● QUOTED PASSAGE:
• • • • • • •

As for the fight, Marshman is not what I'd call a smart fighter, he's been KO'd twice (Pascu, Azaitar) by fighters who were technically well behind him but were able to land the right punch at the right moment. I'd also say neither have _great_ cardio or submission games (both won their last fight by sub however), it can of course go either way but I'm going for Mills by TKO, possibly knees from the clinch and then punches probably in the third round when they're both tired.


----------



## edlavis88 (Jul 12, 2009)

McGeary continues to look like a star. The combination punching he showed at bellator 122 was phenomenal. Win the tournament next and start knocking off the legends!!


----------



## AlanS (Jun 16, 2009)

Linton Vassell also looked unstoppable, impressive and unbeaten in 4 years.

Sent from Verticalsports.com Free App


----------



## edlavis88 (Jul 12, 2009)

Yeah no doubt. UFC have no shortage of exciting guys to look at for their next trip to the UK. Ryan scope, Liam McGeary, Denton Vassell, Walter Gahadza all very solid.


----------



## LizaG (May 12, 2008)

http://wombatsports.wordpress.com/2014/08/04/the-mrs-wmma-and-wboxing-news-results-august-4/



> Cage Warriors has announced three female bouts for their upcoming cards.
> 
> Undefeated featherweight Pannie Kianzad (5-0) will make her Cage Warriors debut as she faces Alexandra Buch (8-3) in what will be an important match in the 145 rankings on August 22nd in Amman, Jordan. Kianzad is ranked #3 in the Unified rankings and a win could solidify her as a top contender for what could be a vacant InvictaFC 145 title. Buch is looking to crack the top 10 and make her way to the top of the ladder.
> 
> ...


----------



## RangerClydeTheBlue (Jul 11, 2012)

• • • • • • •

● Exercises in chart interpretation:
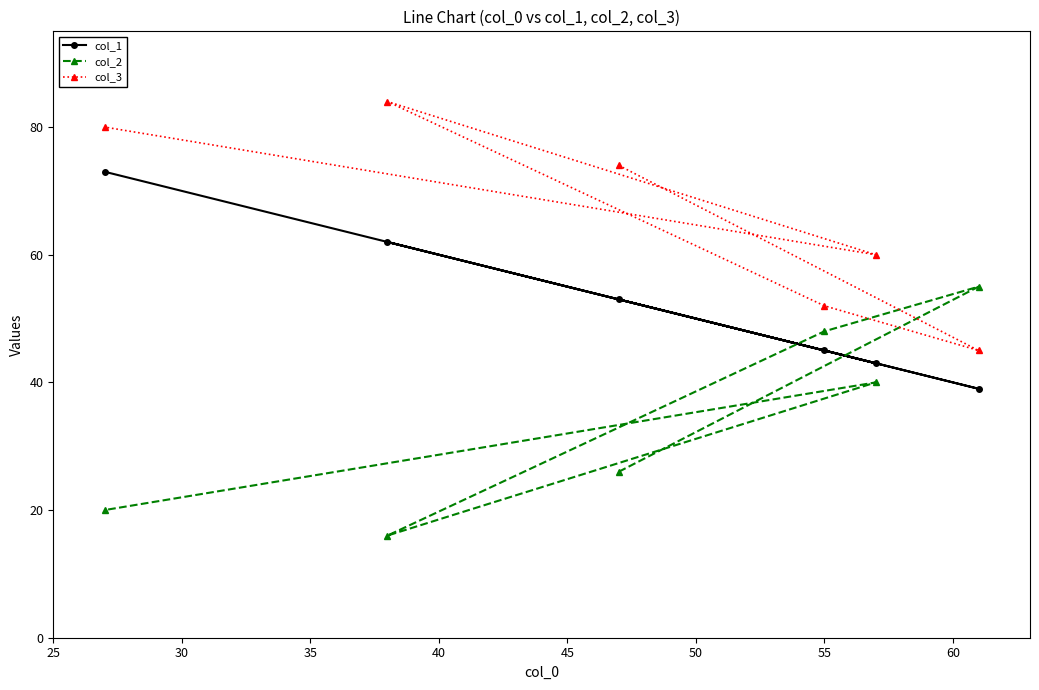

True or false: col_3 and col_1 cross at least once.

False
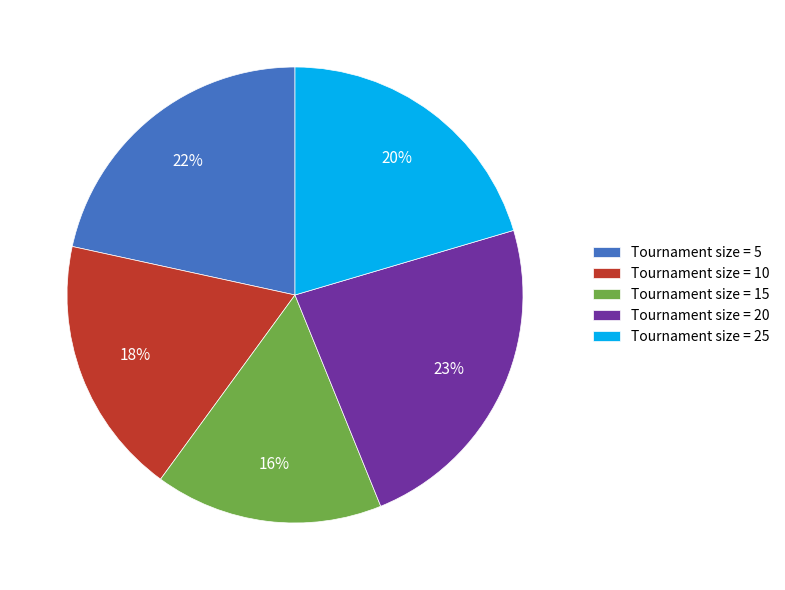

Between Tournament size = 15 and Tournament size = 5, which is larger?

Tournament size = 5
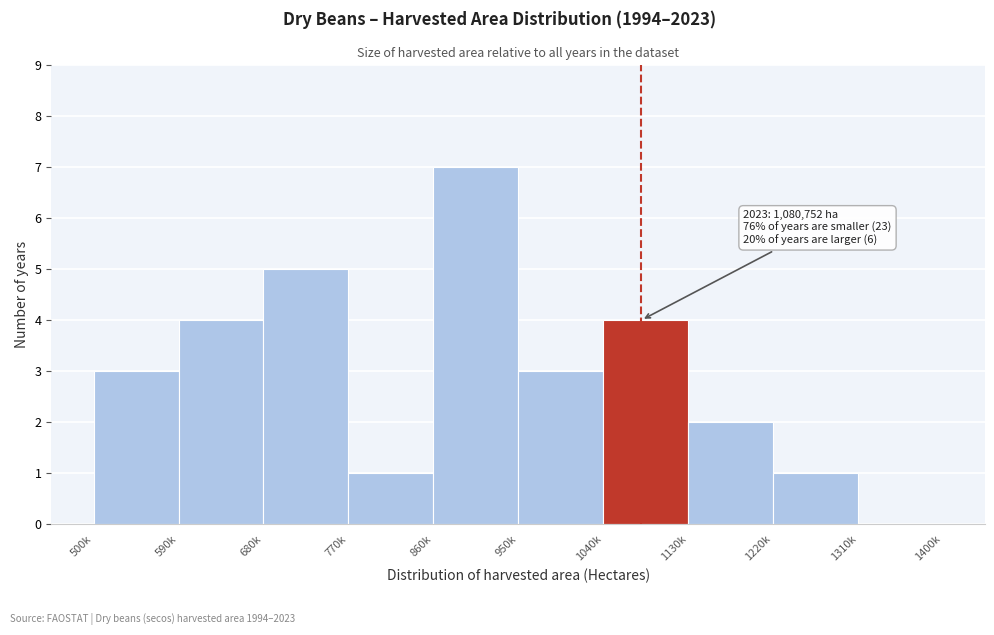

Reading right to left, transcribe all the data shown in this chart.

1310k=0	1220k=1	1130k=2	1040k=4	950k=3	860k=7	770k=1	680k=5	590k=4	500k=3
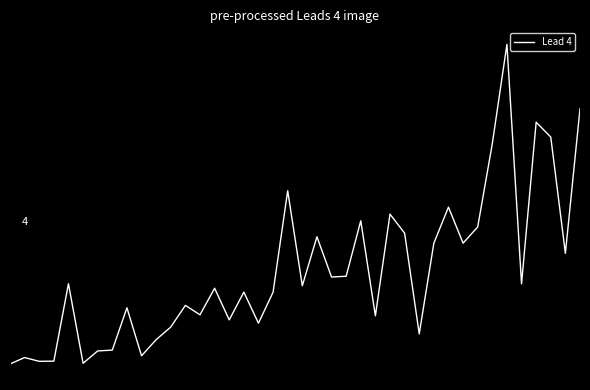

Does the chart have visible grid lines?

No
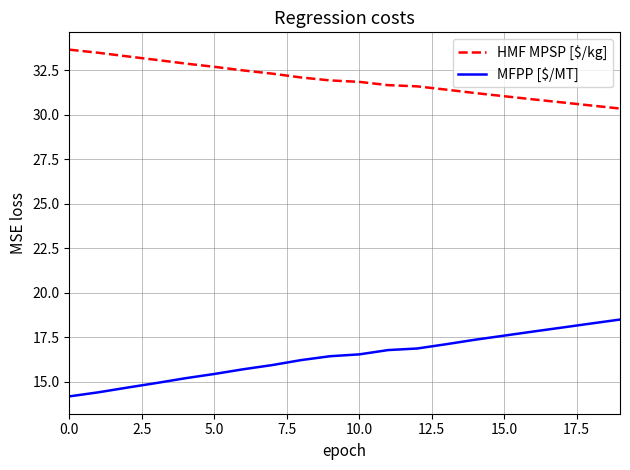

Which series has the largest total across all categories?

HMF MPSP [$/kg]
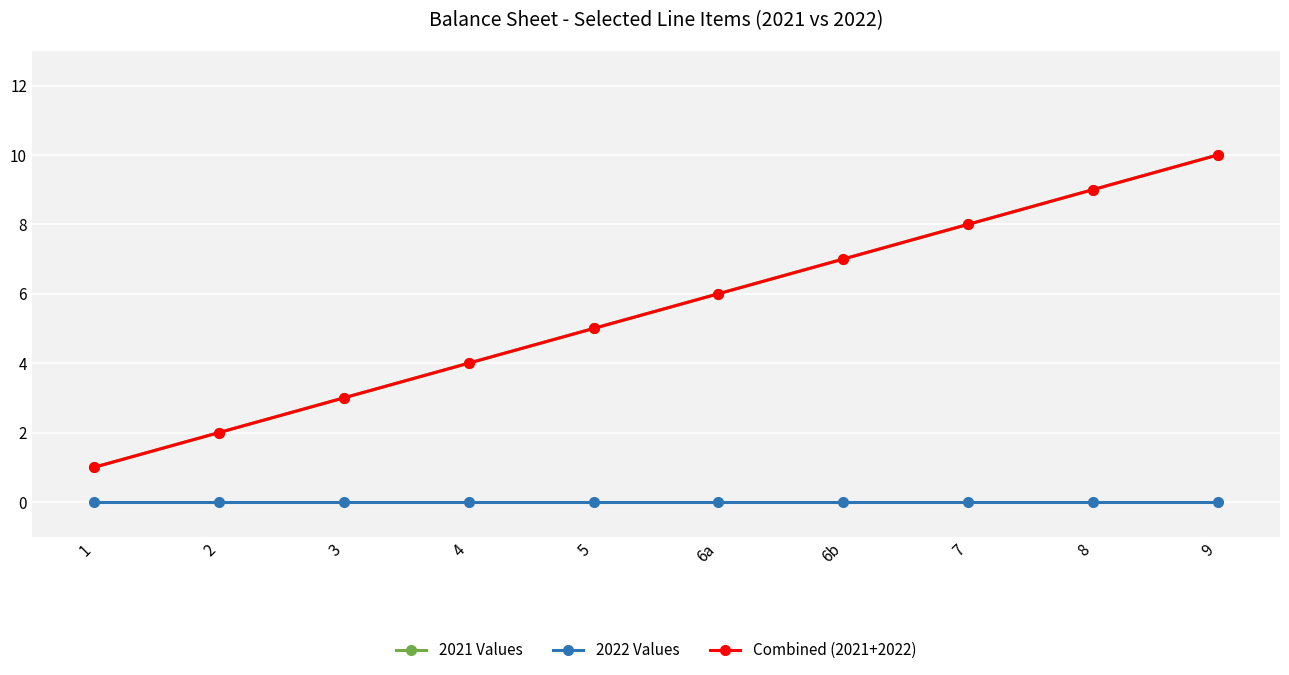

What is the label of the 7th point from the left?

6b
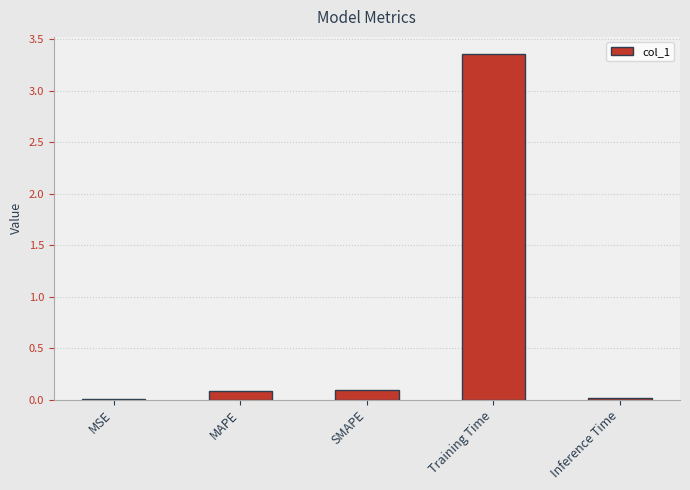

Is it true that the value at Inference Time is 0.0?

True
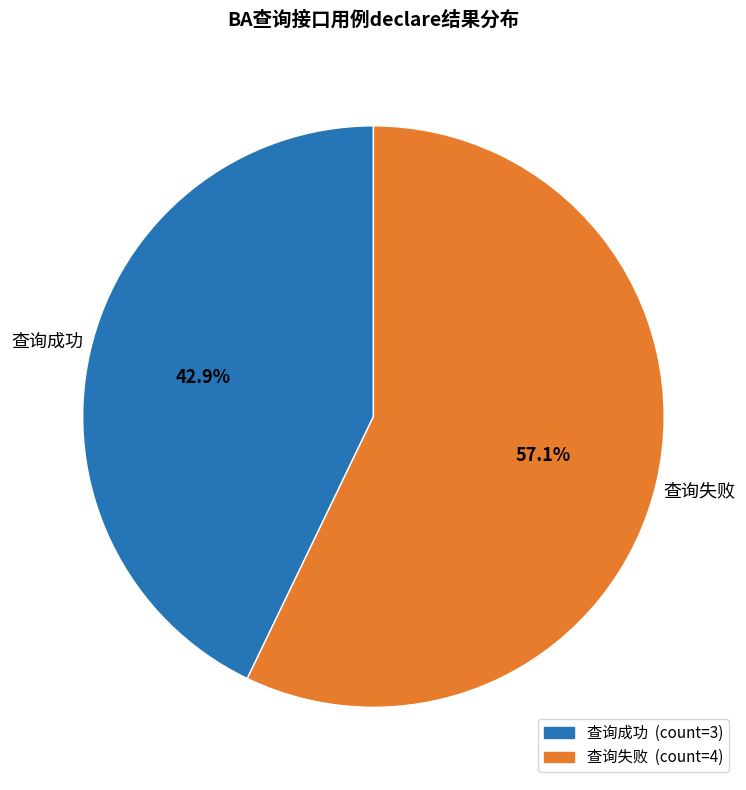

Which category accounts for the majority?

查询失败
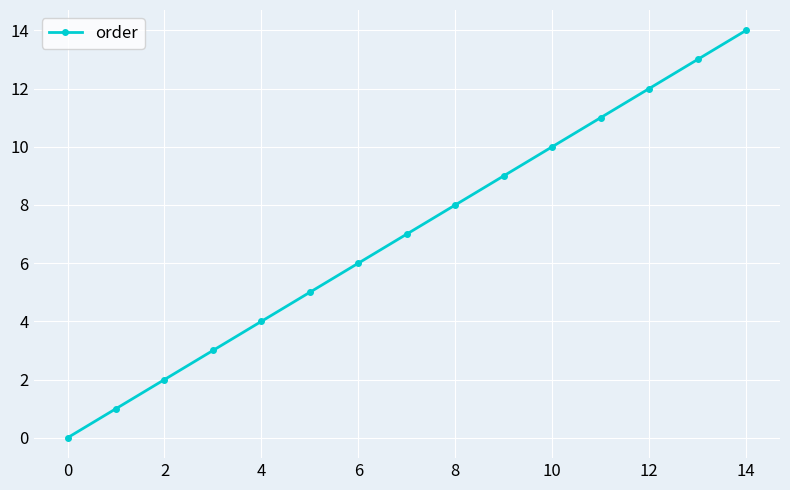

What is the difference between the second highest and minimum values?

13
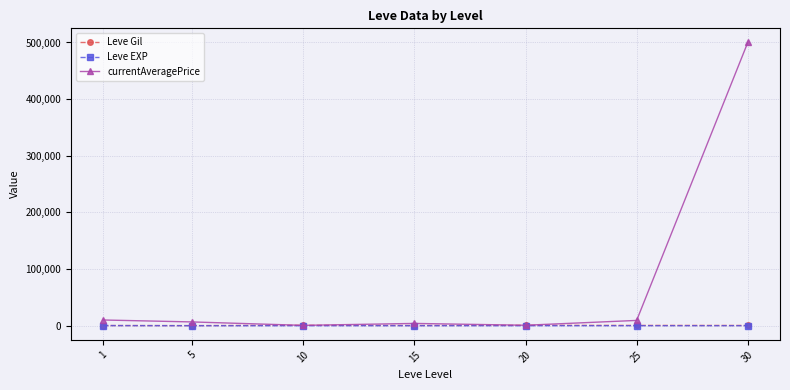

True or false: currentAveragePrice has more than 2 interior local peaks.

False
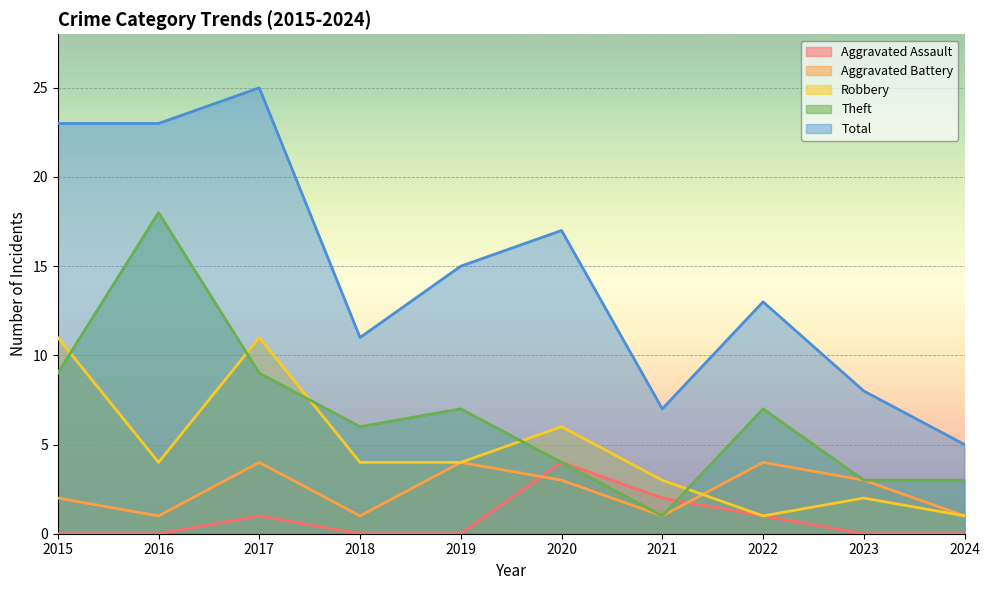

What value does the Robbery series have at 2017?

11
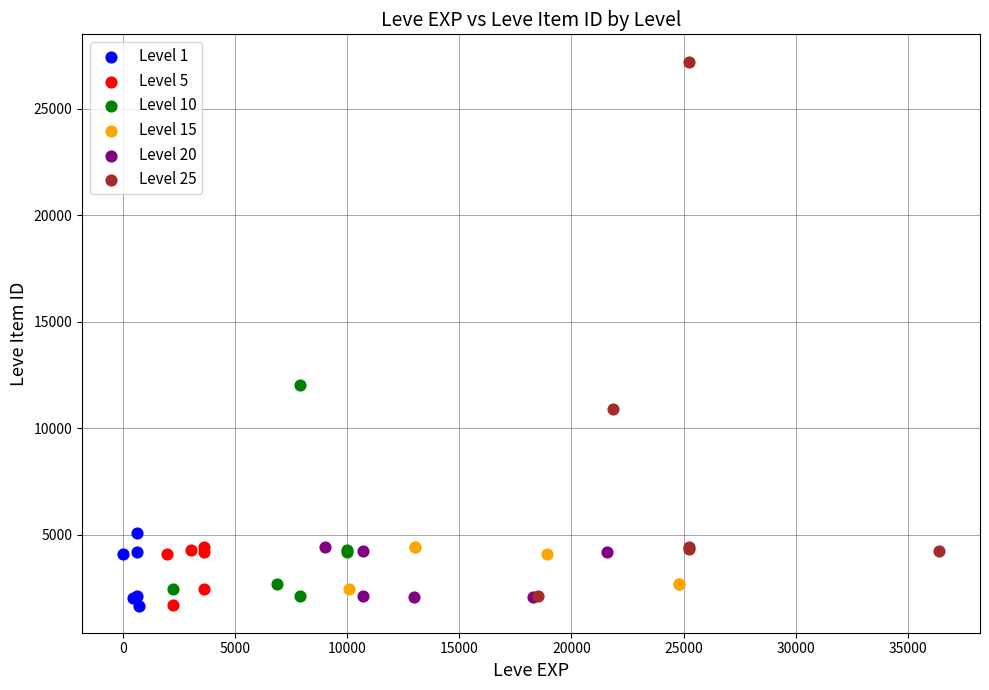

Which series contains the highest Y value?

Level 25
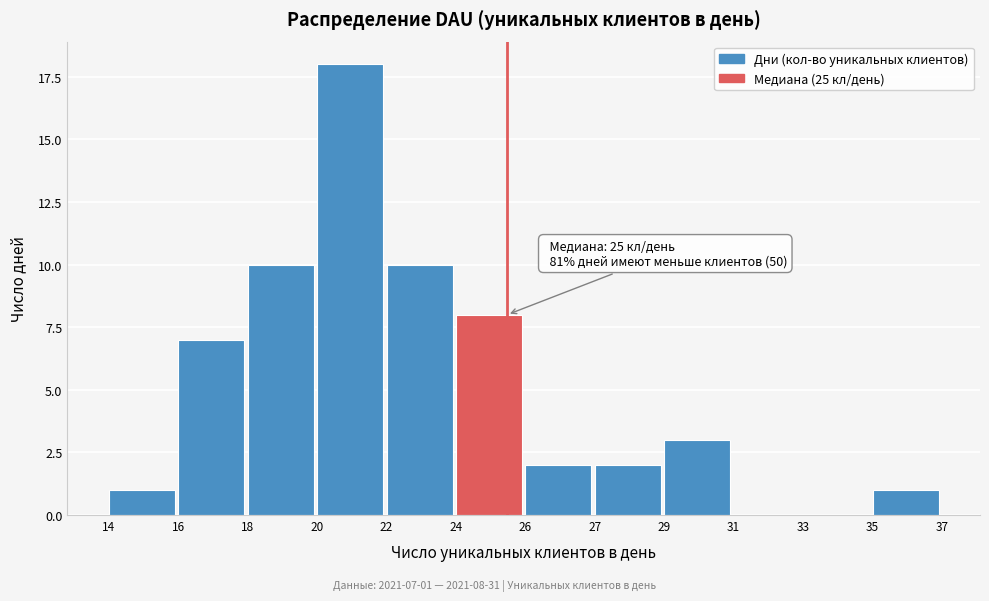

Reading left to right, extract all data points from this chart.

14=1	16=7	18=10	20=18	22=10	24=8	26=2	27=2	29=3	31=0	33=0	35=1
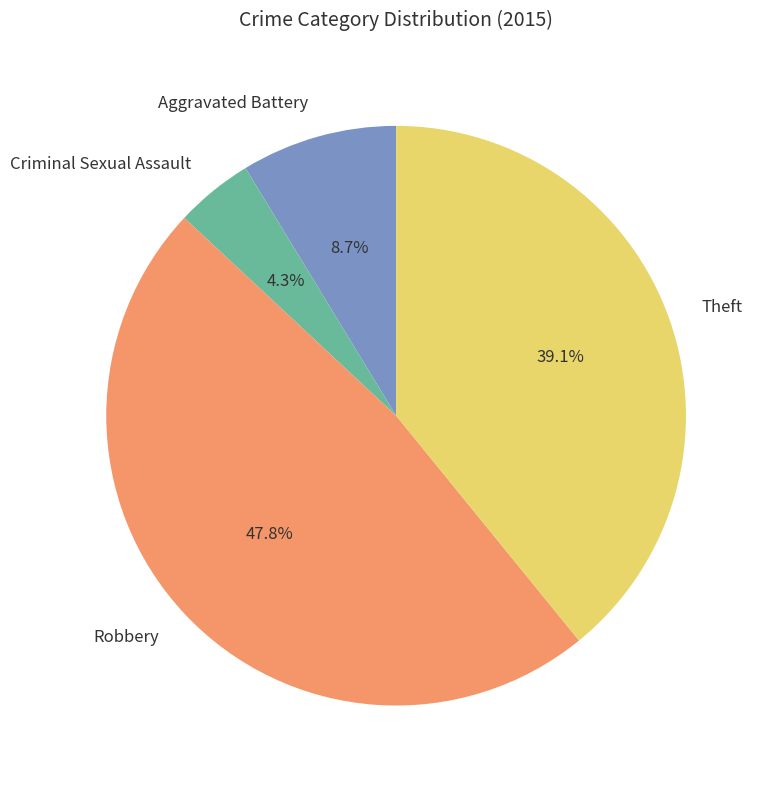

To the nearest percent, what is the difference between the Robbery and Aggravated Battery slice percentages?

39%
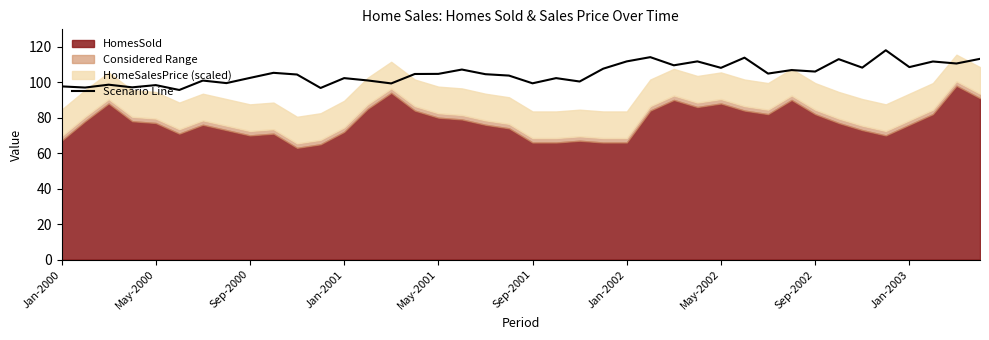

What is the highest value of the Scenario Line series?

118.0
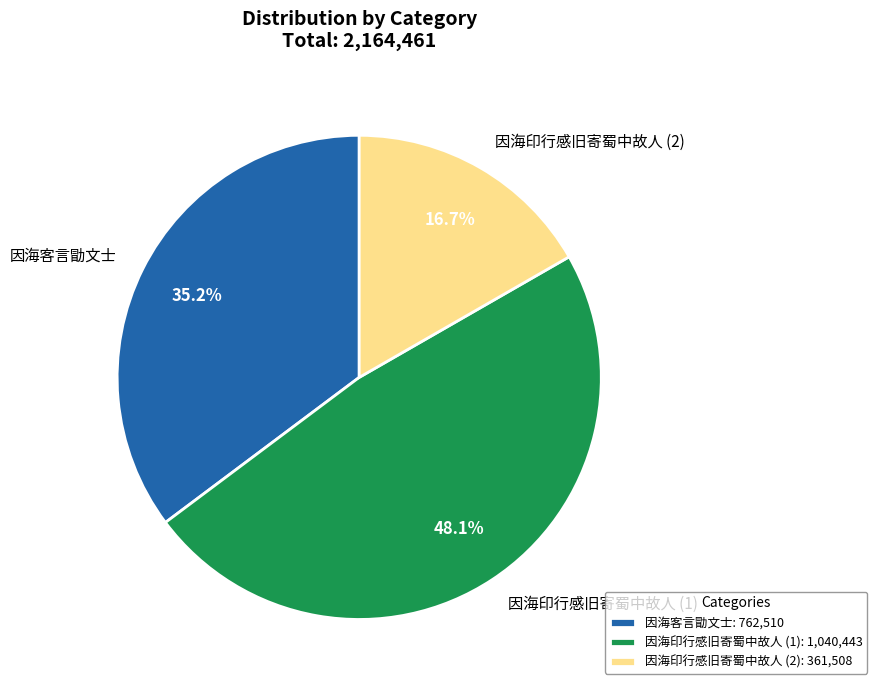

What percentage is NOT represented by 因海印行感旧寄蜀中故人 (1)?

51.9%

• • • • • • •

● WHAT IS BEING ASKED:
Can you resume the MMA forum thread from the point where it stops? These lines are separate from the MMA forum thread.

● OUTPUT OF THE TASK:
Lmao, just reading CupCake's post, I thought "Oh yeah, I wonder if that girl who looked amazing on Cage Warrior's Super Saturday card has fought since".

*UFC on Fox 12 - Lawler Vs Brown*
Joanna Jedrzejczyk defeats Juliana de Lima Carneiro

Well how did I miss that? lol


----------



## LizaG (May 12, 2008)

The lame UFC stuck her on Fightpass...that's how


----------



## RangerClydeTheBlue (Jul 11, 2012)

Watching the fight now. Her striking's looking awesome. Even though she's not doing it now, you can tell she has the ability to finish a fight (like she did to Rosi).

Joanna Jedrzejczky Vs Joanne Calderwood for the Woman's Strawweight Title............


Check me out getting all excited about WMMA 

Just watched this interview with Joanne. Man I feel the pain she's going through with that accent. Having to pronounce your Ts on words like "Scotland", if you're from Scotland, is like the hardest thing in he world. Poor girl's career is going to be doing this struggled accent.

https://www.youtube.com/watch?v=soxBTlo8oM4


----------



## LizaG (May 12, 2008)

The conversion is underway


----------



## RangerClydeTheBlue (Jul 11, 2012)

I thought it was an STI.......IT'S A VAGINA!!!!!!!! :O:O:O

Lmao

Now I'm watching the Behind the Octagon edition on here. The woman's going around showing people pictures of her asking if they know her. Next time one of these people see her walking around they'll be like "That's the girl that the police were looking for" lmao.

Showing off the broken window on her flat to make it look like a rough area. A broken window is like a house warming gift in Glasgow.


----------



## RangerClydeTheBlue (Jul 11, 2012)

Did you guys hear about the Cage Warriors bounty thing?

Apparently, if you finish a fight with one of the 10 most rare finishes (according to them) you get an extra 2k bonus.

The finishes are:-

Head kick knockout
Twister, knee bar
Heel hook
Gogoplata
Flying knee knockout
Superman punch knockout
Knockout in less than 60 seconds
Spinning knockout
Slam knockout.

I imagine if you pull off something like an Omoplata or Peruvian Neck Tie, they'd give you the money for that as well.


Innovative idea. Cage Warriors is actually fairly amazing (hope BAMMA UK Guy doesnt see this ). Not only does Cage Warriors put on a crazy amount of cards, they break ground in some really original places across Europe and the Middle East, in addition to having by an absolute landslide the best European fighters on the market.

I reckon Cage Warriors' best thing is that they embrace the UFC's influence. Their starting video says that they have produced some of the best fighters in the world, showing some younger shots of guys like Bisping, Bigfoot Silva and Conor McGregor.


----------



## UKMMAGURU (Nov 15, 2009)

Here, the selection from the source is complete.